> _Your assignment_
Please list all lines of the material below in which the string "down" occurs.

> _Material provided_

◇ ◇ ◇ ◇ ◇ ◇ ◇

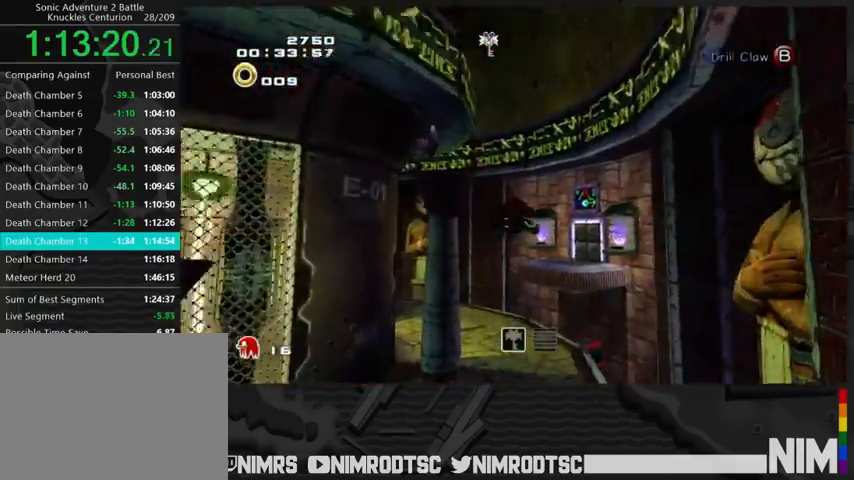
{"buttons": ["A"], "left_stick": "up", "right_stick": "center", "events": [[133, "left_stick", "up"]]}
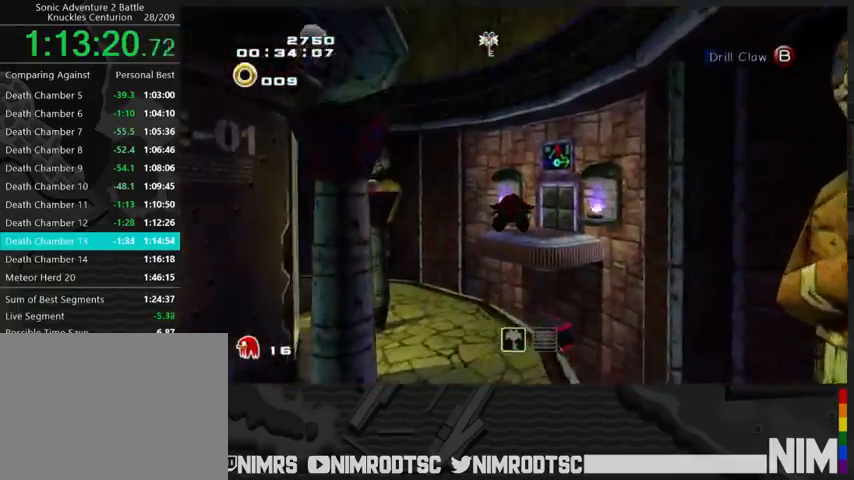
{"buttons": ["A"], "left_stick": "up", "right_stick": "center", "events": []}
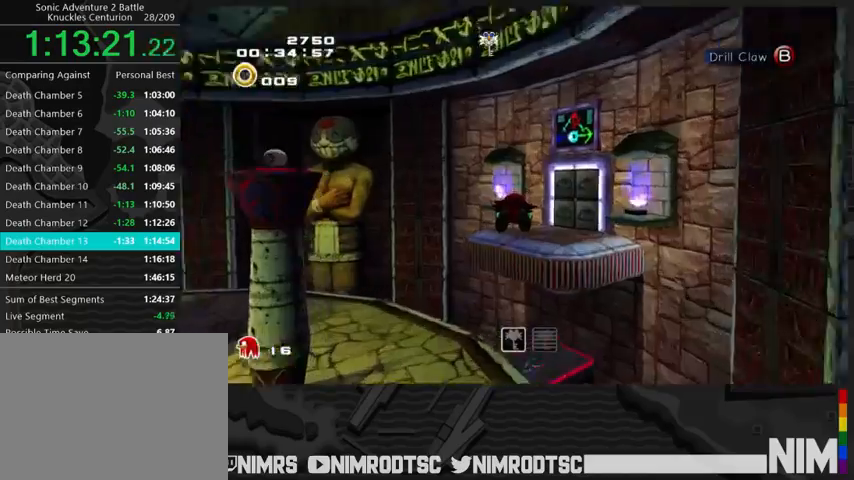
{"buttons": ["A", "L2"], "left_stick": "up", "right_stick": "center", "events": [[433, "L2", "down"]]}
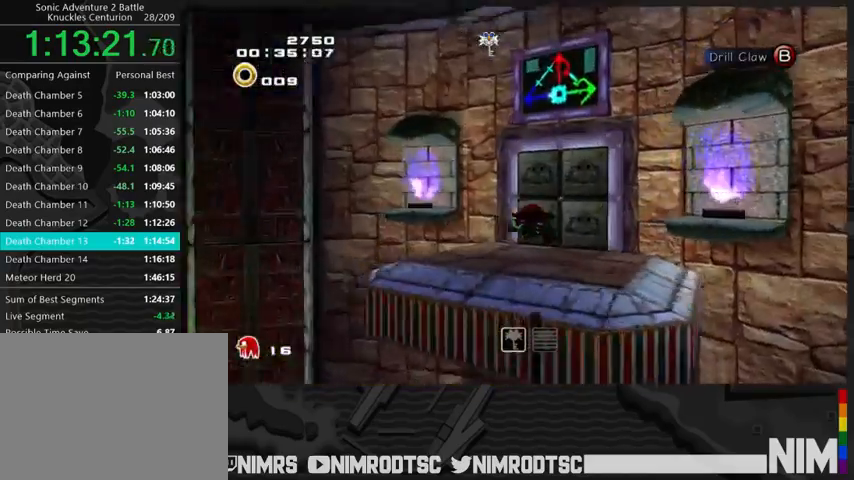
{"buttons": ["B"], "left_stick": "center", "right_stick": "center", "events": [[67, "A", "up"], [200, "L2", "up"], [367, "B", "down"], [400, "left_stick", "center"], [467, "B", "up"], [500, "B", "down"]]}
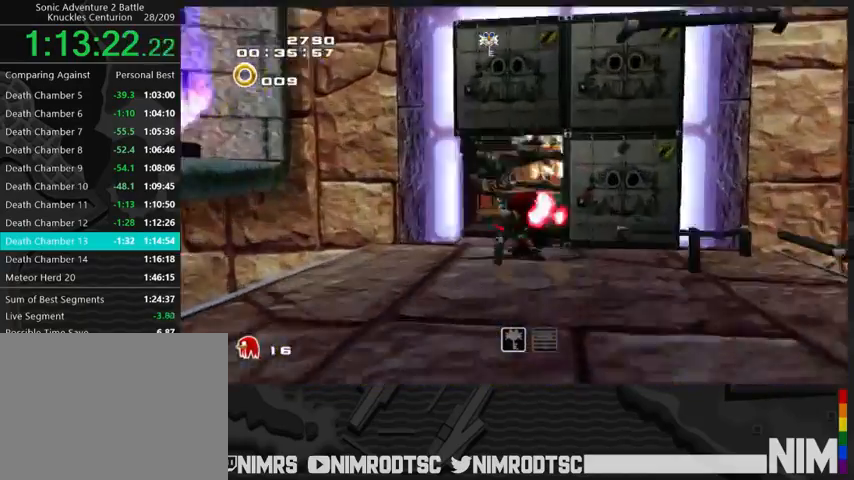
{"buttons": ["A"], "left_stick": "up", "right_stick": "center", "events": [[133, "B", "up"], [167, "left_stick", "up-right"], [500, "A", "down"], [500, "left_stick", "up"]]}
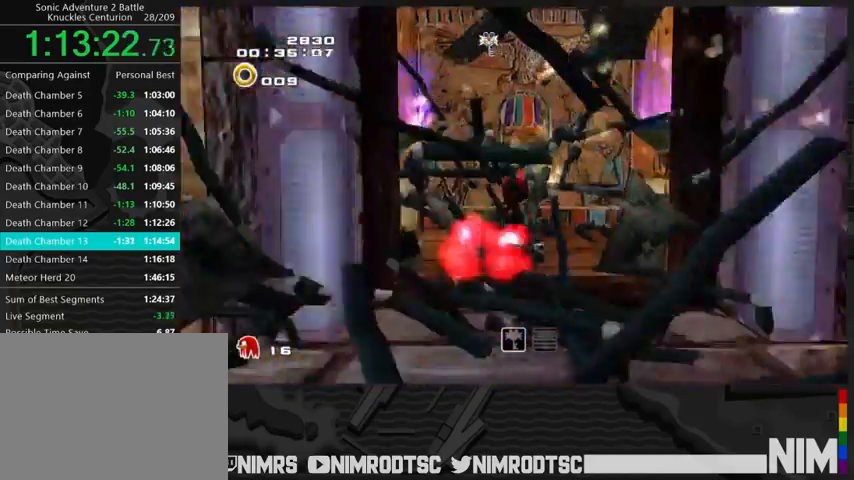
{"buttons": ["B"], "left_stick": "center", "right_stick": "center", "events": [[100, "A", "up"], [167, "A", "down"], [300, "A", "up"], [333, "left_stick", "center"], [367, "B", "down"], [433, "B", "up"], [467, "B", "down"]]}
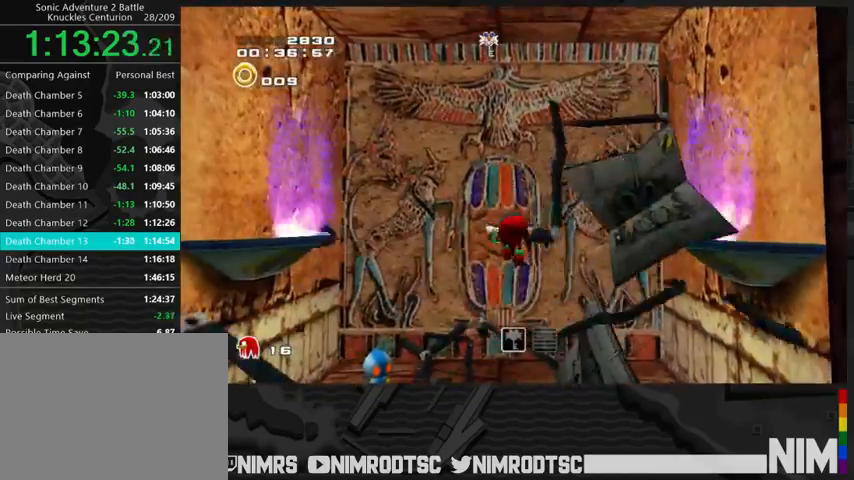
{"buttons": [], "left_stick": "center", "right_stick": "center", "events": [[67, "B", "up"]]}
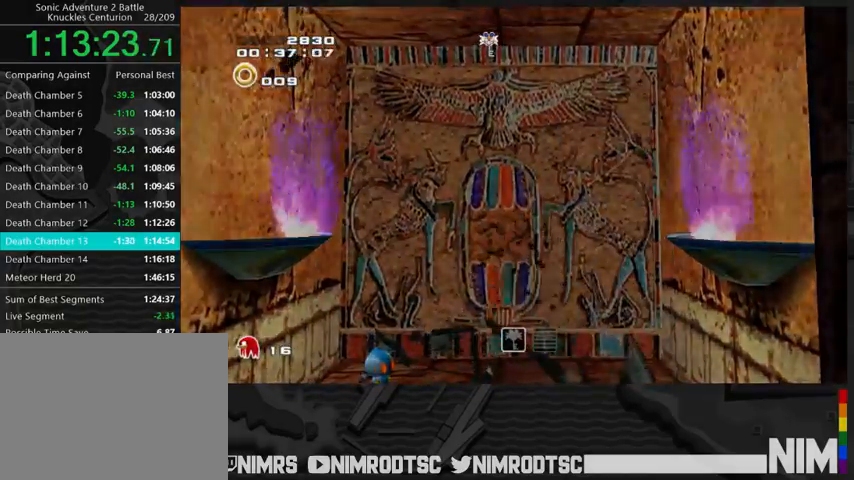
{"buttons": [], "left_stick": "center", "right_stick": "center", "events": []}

◇ ◇ ◇ ◇ ◇ ◇ ◇

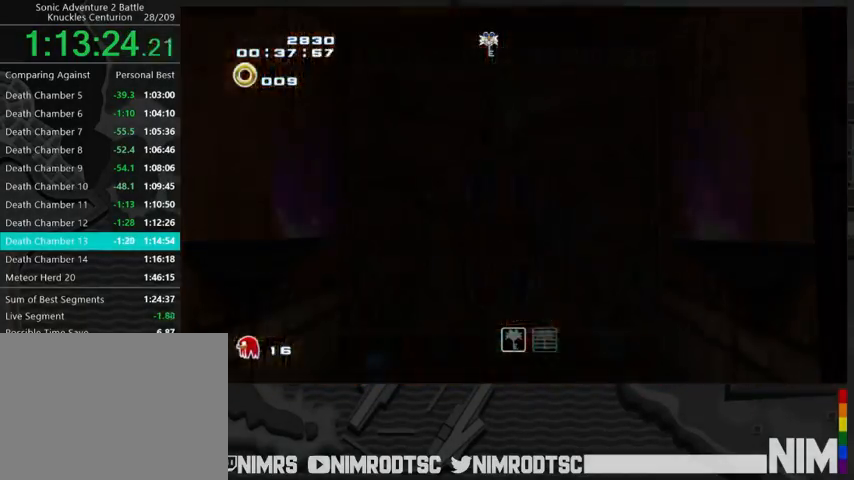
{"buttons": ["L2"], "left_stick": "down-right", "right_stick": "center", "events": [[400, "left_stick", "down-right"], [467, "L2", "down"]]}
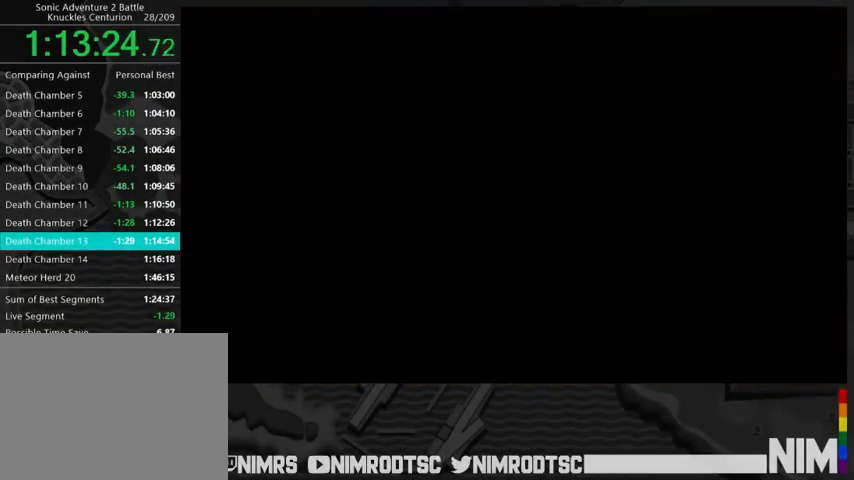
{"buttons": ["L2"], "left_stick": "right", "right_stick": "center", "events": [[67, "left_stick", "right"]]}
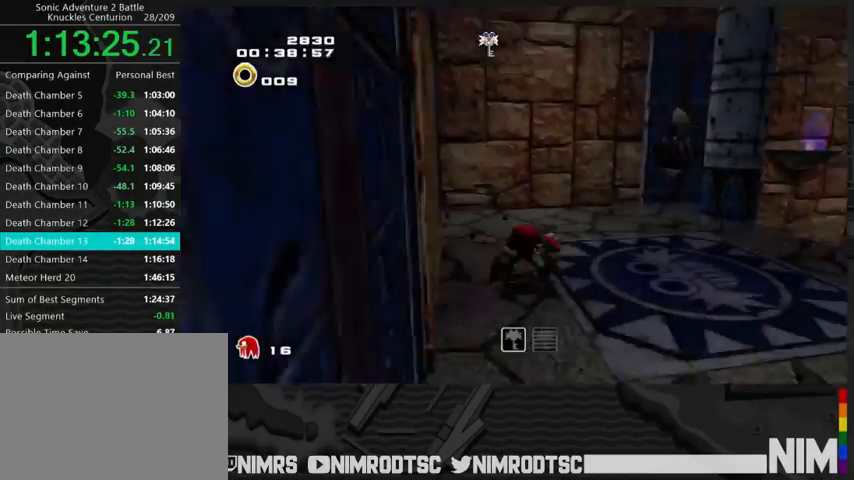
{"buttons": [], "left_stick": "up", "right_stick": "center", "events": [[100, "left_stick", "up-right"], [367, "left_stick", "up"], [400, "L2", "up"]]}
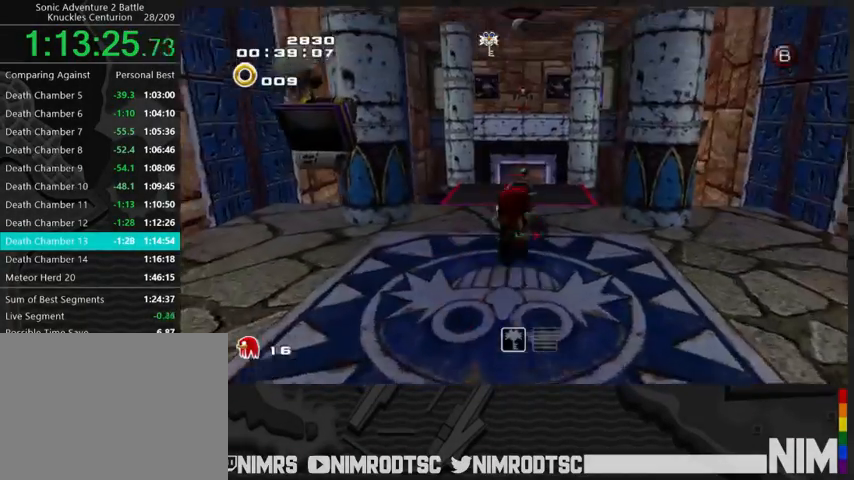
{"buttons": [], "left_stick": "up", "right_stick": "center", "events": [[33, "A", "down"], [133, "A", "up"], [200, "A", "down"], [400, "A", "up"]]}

◇ ◇ ◇ ◇ ◇ ◇ ◇

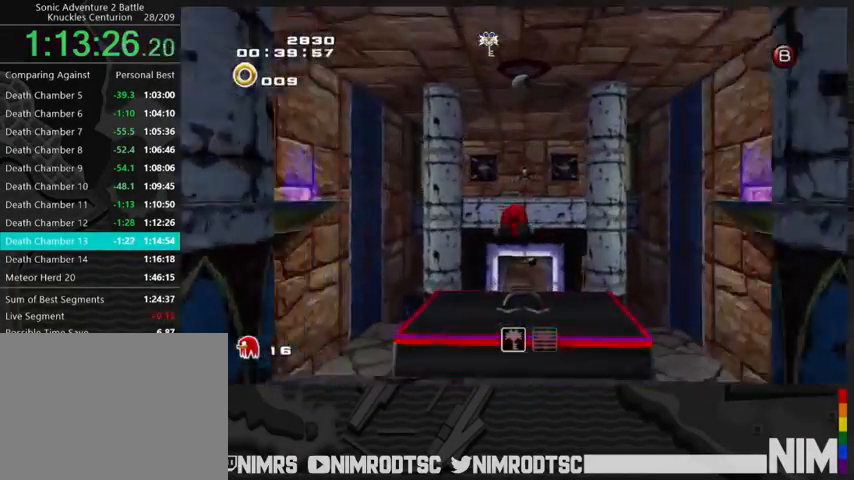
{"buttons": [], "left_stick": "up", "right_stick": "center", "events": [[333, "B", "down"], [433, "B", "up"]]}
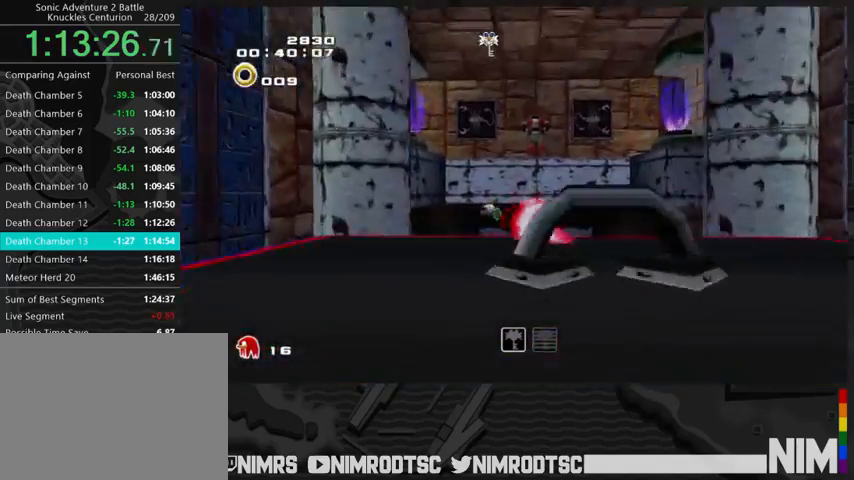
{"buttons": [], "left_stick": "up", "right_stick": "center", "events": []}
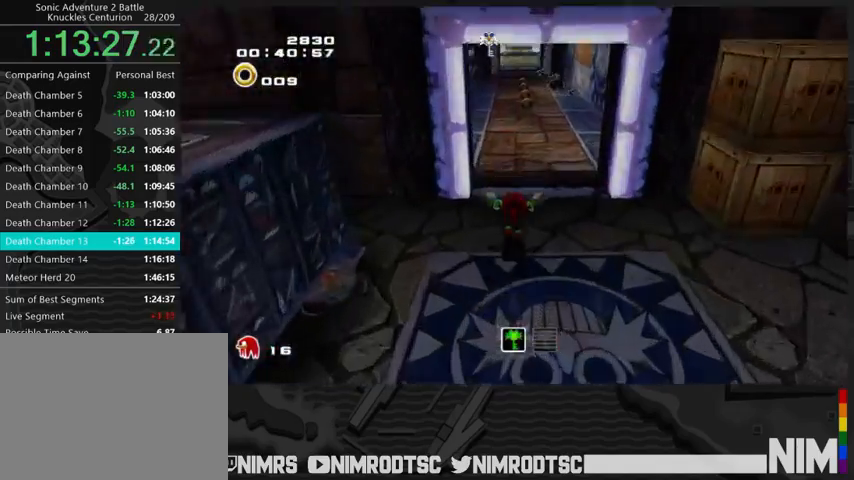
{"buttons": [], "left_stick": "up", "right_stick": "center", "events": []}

◇ ◇ ◇ ◇ ◇ ◇ ◇

> _Exercise result_
{"buttons": ["A", "L2"], "left_stick": "up", "right_stick": "center", "events": [[433, "L2", "down"]]}
{"buttons": ["B"], "left_stick": "center", "right_stick": "center", "events": [[67, "A", "up"], [200, "L2", "up"], [367, "B", "down"], [400, "left_stick", "center"], [467, "B", "up"], [500, "B", "down"]]}
{"buttons": ["A"], "left_stick": "up", "right_stick": "center", "events": [[133, "B", "up"], [167, "left_stick", "up-right"], [500, "A", "down"], [500, "left_stick", "up"]]}
{"buttons": ["B"], "left_stick": "center", "right_stick": "center", "events": [[100, "A", "up"], [167, "A", "down"], [300, "A", "up"], [333, "left_stick", "center"], [367, "B", "down"], [433, "B", "up"], [467, "B", "down"]]}
{"buttons": ["L2"], "left_stick": "down-right", "right_stick": "center", "events": [[400, "left_stick", "down-right"], [467, "L2", "down"]]}
{"buttons": [], "left_stick": "up", "right_stick": "center", "events": [[33, "A", "down"], [133, "A", "up"], [200, "A", "down"], [400, "A", "up"]]}
{"buttons": [], "left_stick": "up", "right_stick": "center", "events": [[333, "B", "down"], [433, "B", "up"]]}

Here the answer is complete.